The 87-year-old’s passing from complications of cancer was announced by the Supreme Court just before the weekend. By the next day, landmarks were redecorated in homage to the woman who served on the bench of the nation’s highest court for nearly three decades.
A photo of Wall Street’s “Fearless Girl” statue wearing a lace collar appeared in Sunday’s issue of The New York Times. The statement-making accessory has become synonymous with Ginsburg and her role as a justice.
“You know, the standard robe is made for a man because it has a place for the shirt to show, and the tie,” Ginsburg told the Washington Post in 2009 of the style. “So Sandra Day O’Connor [the first female Justice on the court] and I thought it would be appropriate if we included as part of our robe something typical of a woman. So I have many, many collars.”
The statue by State Street Global Advisors and McCann was put up in 2017 and has since become a monument of female empowerment. “Here’s to the original,” the group tweeted Saturday in a nod to the feminist icon.

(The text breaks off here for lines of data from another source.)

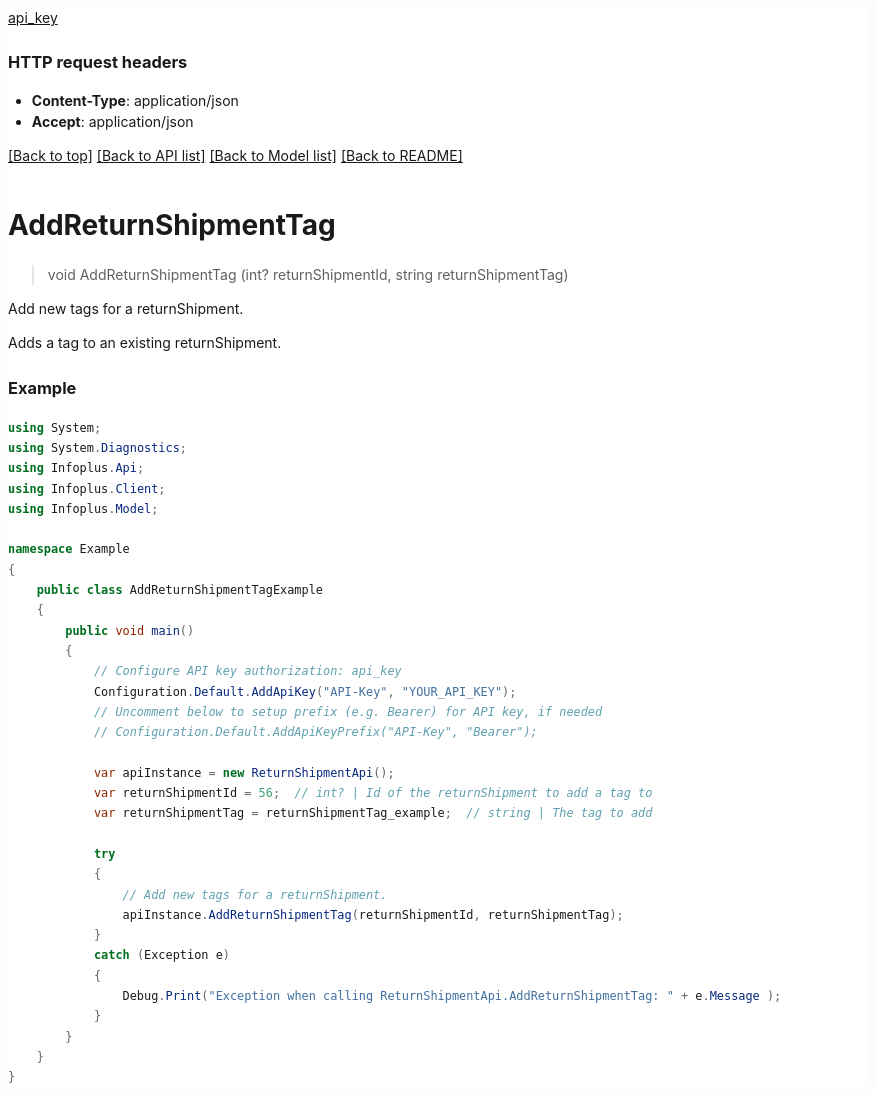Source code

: [api_key](../README.md#api_key)

### HTTP request headers

 - **Content-Type**: application/json
 - **Accept**: application/json

[[Back to top]](#) [[Back to API list]](../README.md#documentation-for-api-endpoints) [[Back to Model list]](../README.md#documentation-for-models) [[Back to README]](../README.md)

<a name="addreturnshipmenttag"></a>
# **AddReturnShipmentTag**
> void AddReturnShipmentTag (int? returnShipmentId, string returnShipmentTag)

Add new tags for a returnShipment.

Adds a tag to an existing returnShipment.

### Example
```csharp
using System;
using System.Diagnostics;
using Infoplus.Api;
using Infoplus.Client;
using Infoplus.Model;

namespace Example
{
    public class AddReturnShipmentTagExample
    {
        public void main()
        {
            // Configure API key authorization: api_key
            Configuration.Default.AddApiKey("API-Key", "YOUR_API_KEY");
            // Uncomment below to setup prefix (e.g. Bearer) for API key, if needed
            // Configuration.Default.AddApiKeyPrefix("API-Key", "Bearer");

            var apiInstance = new ReturnShipmentApi();
            var returnShipmentId = 56;  // int? | Id of the returnShipment to add a tag to
            var returnShipmentTag = returnShipmentTag_example;  // string | The tag to add

            try
            {
                // Add new tags for a returnShipment.
                apiInstance.AddReturnShipmentTag(returnShipmentId, returnShipmentTag);
            }
            catch (Exception e)
            {
                Debug.Print("Exception when calling ReturnShipmentApi.AddReturnShipmentTag: " + e.Message );
            }
        }
    }
}
```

Ginsburg was also remembered at the 50th Street subway station in Manhattan, where the tile on the platform for C and E trains now reads “RUTH ST.”
Adrian Wilson, the artist responsible for the change, posted photos of the updated tile sitting above an empty subway bench and wrote “Let’s have some young positive women filling that bench…,” in response to conversations about who will fill Ginsburg’s Supreme Court seat. Wilson, who created similar memorials for Aretha Franklin, Prince and David Bowie at other stations, explained to Gothamist that he didn’t have a specific reason for the location of Ginsburg’s mark. Still, he’s excited for people to see it until it’s inevitably removed by the MTA.
“I do apologize to the workers who will spend a few minutes removing it but on balance, the amount of joy they brought to so many people is worth it I think,” he said. “Technically this is illegal but if I am charged for it, in this particular case I believe the Supreme Court will dismiss my case.”
The Supreme Court is also paying tribute to Ginsburg, who served as a justice for just over 27 years.